__Task description__: Copy the entries that appear below in full, leaving out any picture among them.

(Given records)

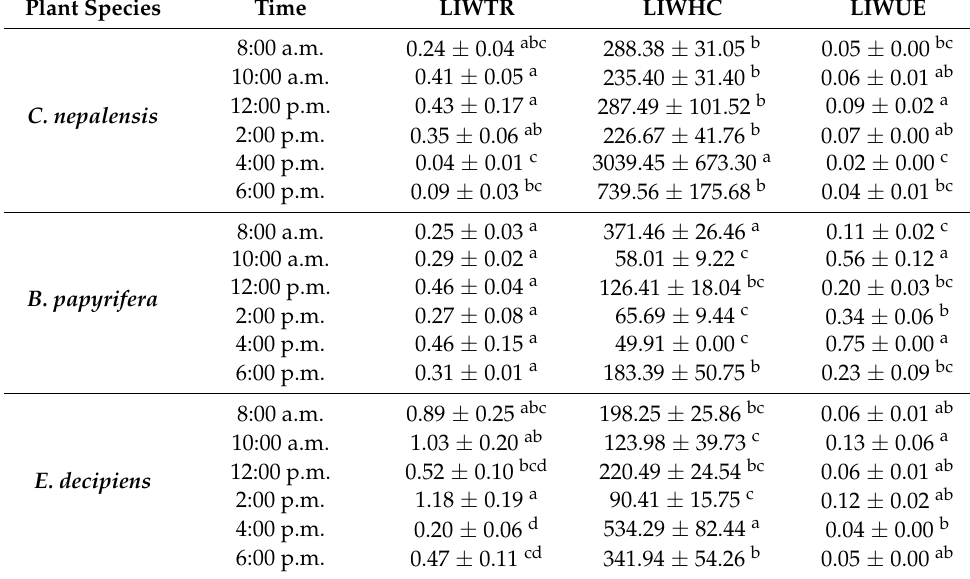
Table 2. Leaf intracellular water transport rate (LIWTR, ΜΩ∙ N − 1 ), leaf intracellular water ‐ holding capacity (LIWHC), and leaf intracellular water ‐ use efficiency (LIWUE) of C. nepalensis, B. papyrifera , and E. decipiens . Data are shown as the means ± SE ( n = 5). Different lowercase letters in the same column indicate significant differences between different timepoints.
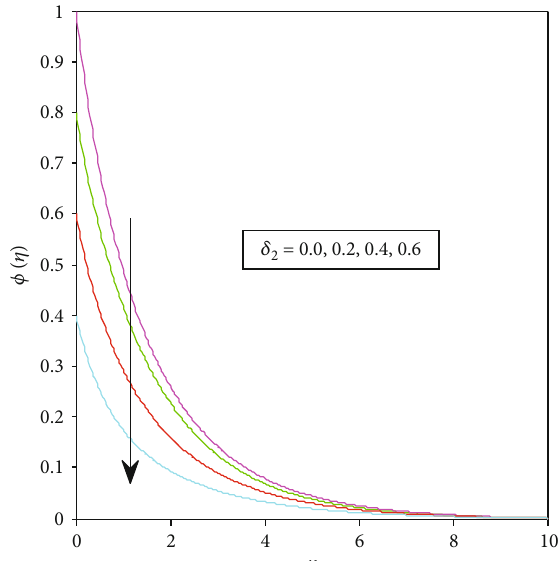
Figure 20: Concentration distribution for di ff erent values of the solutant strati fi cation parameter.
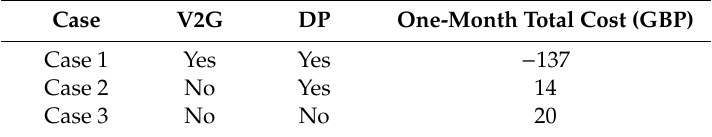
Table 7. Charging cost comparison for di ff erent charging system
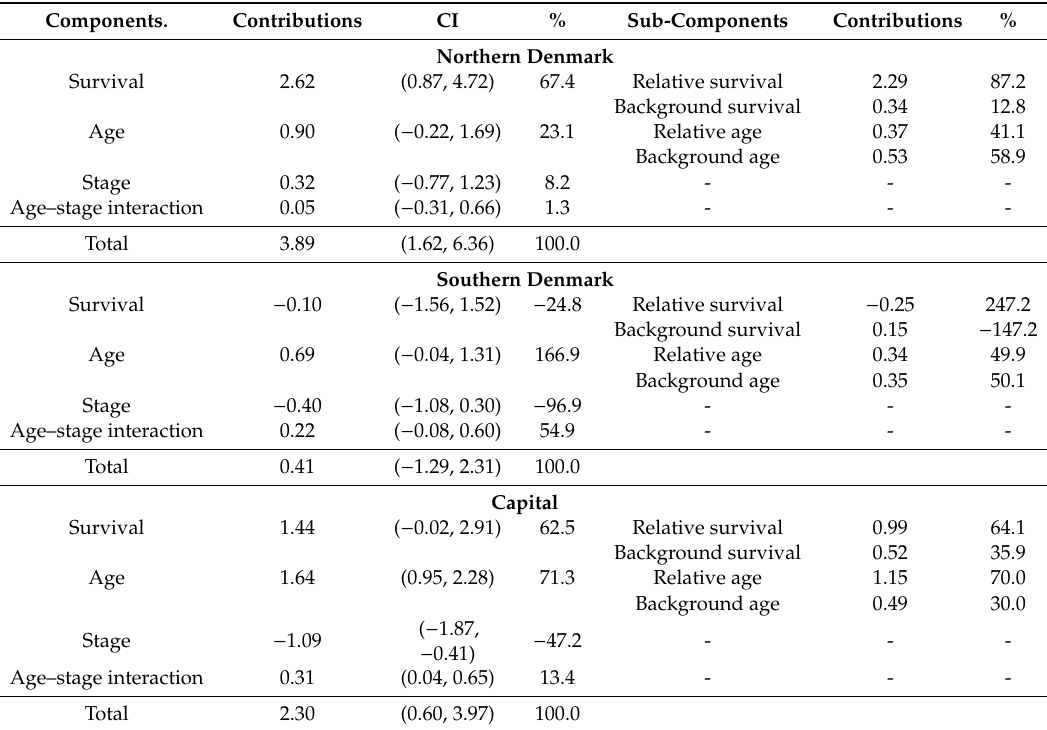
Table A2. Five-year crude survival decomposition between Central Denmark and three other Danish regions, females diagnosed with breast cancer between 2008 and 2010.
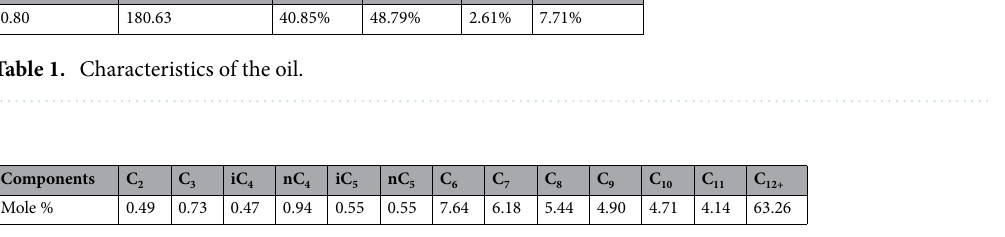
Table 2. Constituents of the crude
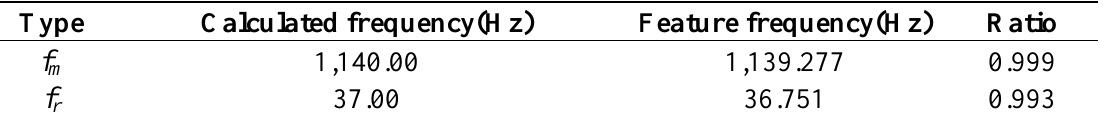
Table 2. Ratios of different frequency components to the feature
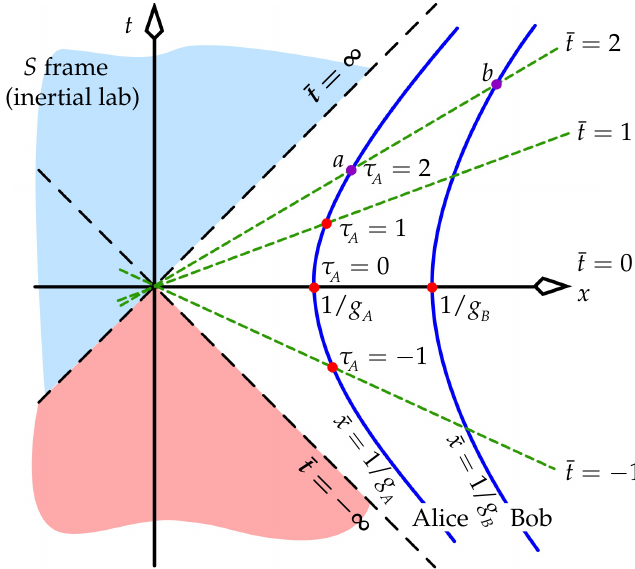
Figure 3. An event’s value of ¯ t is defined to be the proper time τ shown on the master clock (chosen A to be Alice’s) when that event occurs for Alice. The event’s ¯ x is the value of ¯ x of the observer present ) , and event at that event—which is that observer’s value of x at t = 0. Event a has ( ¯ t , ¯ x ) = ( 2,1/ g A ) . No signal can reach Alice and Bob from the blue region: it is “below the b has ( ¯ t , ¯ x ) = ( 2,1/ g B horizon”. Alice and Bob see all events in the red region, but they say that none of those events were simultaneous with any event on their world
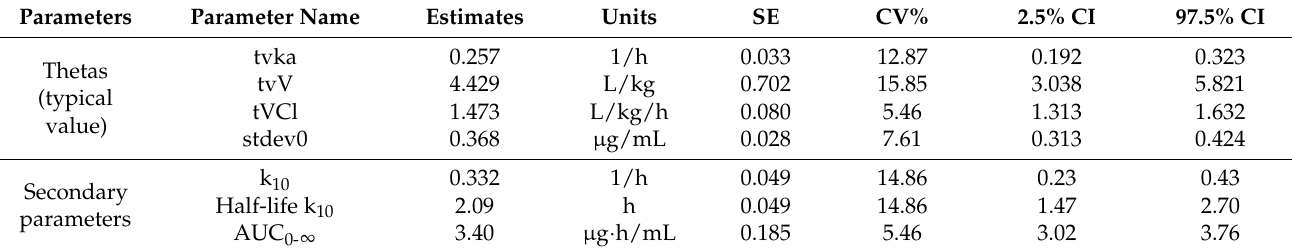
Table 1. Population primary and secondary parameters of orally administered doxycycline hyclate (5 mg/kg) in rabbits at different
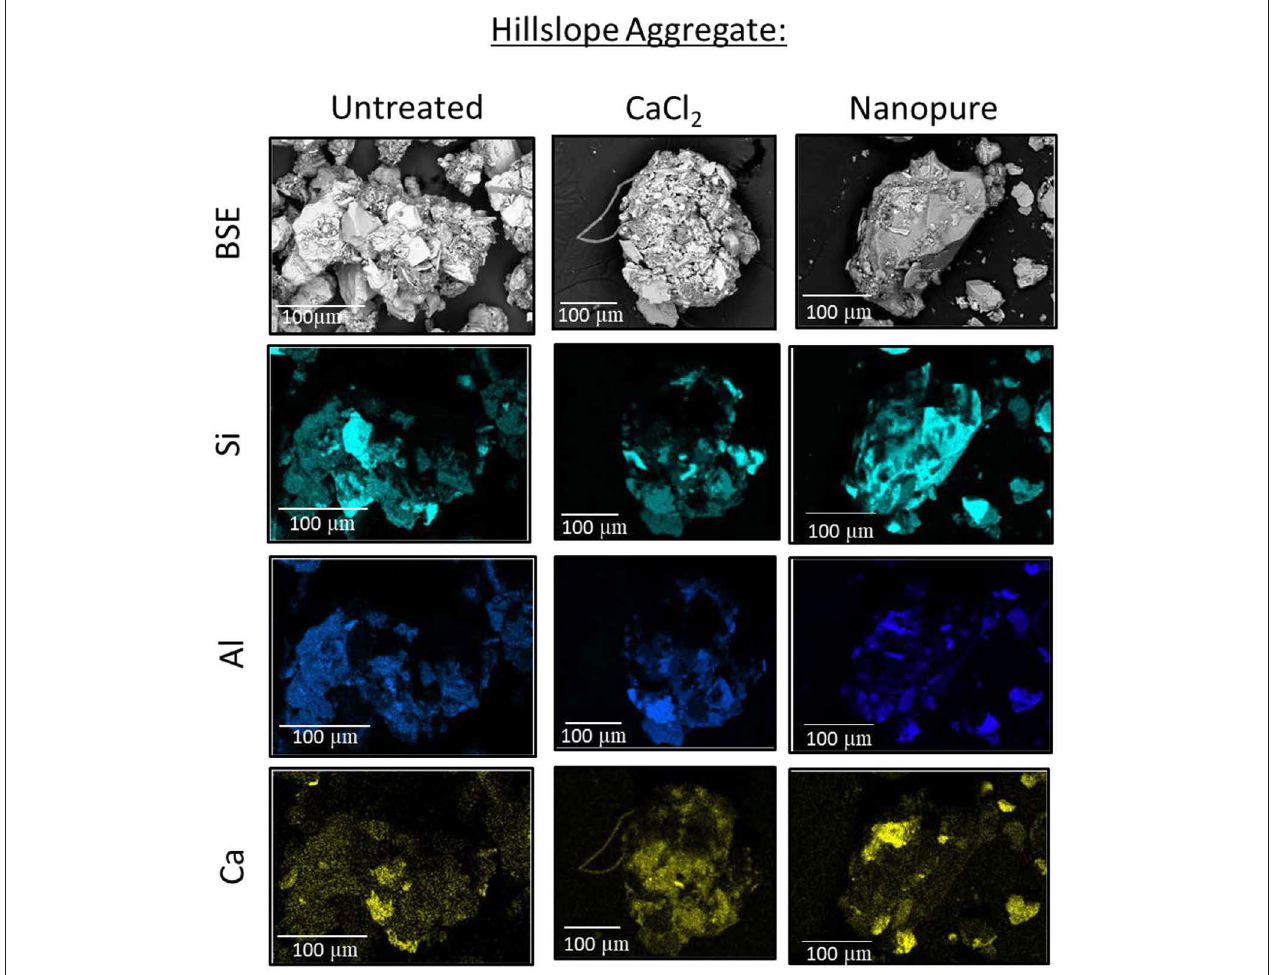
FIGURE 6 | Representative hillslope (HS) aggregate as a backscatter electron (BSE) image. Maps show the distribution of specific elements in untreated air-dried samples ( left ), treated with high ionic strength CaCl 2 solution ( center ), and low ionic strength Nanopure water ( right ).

(End Given records)

__Exercise output__:
Table 2. Leaf intracellular water transport rate (LIWTR, ΜΩ∙ N − 1 ), leaf intracellular water ‐ holding capacity (LIWHC), and leaf intracellular water ‐ use efficiency (LIWUE) of C. nepalensis, B. papyrifera , and E. decipiens . Data are shown as the means ± SE ( n = 5). Different lowercase letters in the same column indicate significant differences between different timepoints.
Figure 20: Concentration distribution for di ff erent values of the solutant strati fi cation parameter.
Table 7. Charging cost comparison for di ff erent charging system
Table A2. Five-year crude survival decomposition between Central Denmark and three other Danish regions, females diagnosed with breast cancer between 2008 and 2010.
Table 2. Constituents of the crude
Table 2. Ratios of different frequency components to the feature
Figure 3. An event’s value of ¯ t is defined to be the proper time τ shown on the master clock (chosen A to be Alice’s) when that event occurs for Alice. The event’s ¯ x is the value of ¯ x of the observer present ) , and event at that event—which is that observer’s value of x at t = 0. Event a has ( ¯ t , ¯ x ) = ( 2,1/ g A ) . No signal can reach Alice and Bob from the blue region: it is “below the b has ( ¯ t , ¯ x ) = ( 2,1/ g B horizon”. Alice and Bob see all events in the red region, but they say that none of those events were simultaneous with any event on their world
Table 1. Population primary and secondary parameters of orally administered doxycycline hyclate (5 mg/kg) in rabbits at different
FIGURE 6 | Representative hillslope (HS) aggregate as a backscatter electron (BSE) image. Maps show the distribution of specific elements in untreated air-dried samples ( left ), treated with high ionic strength CaCl 2 solution ( center ), and low ionic strength Nanopure water ( right ).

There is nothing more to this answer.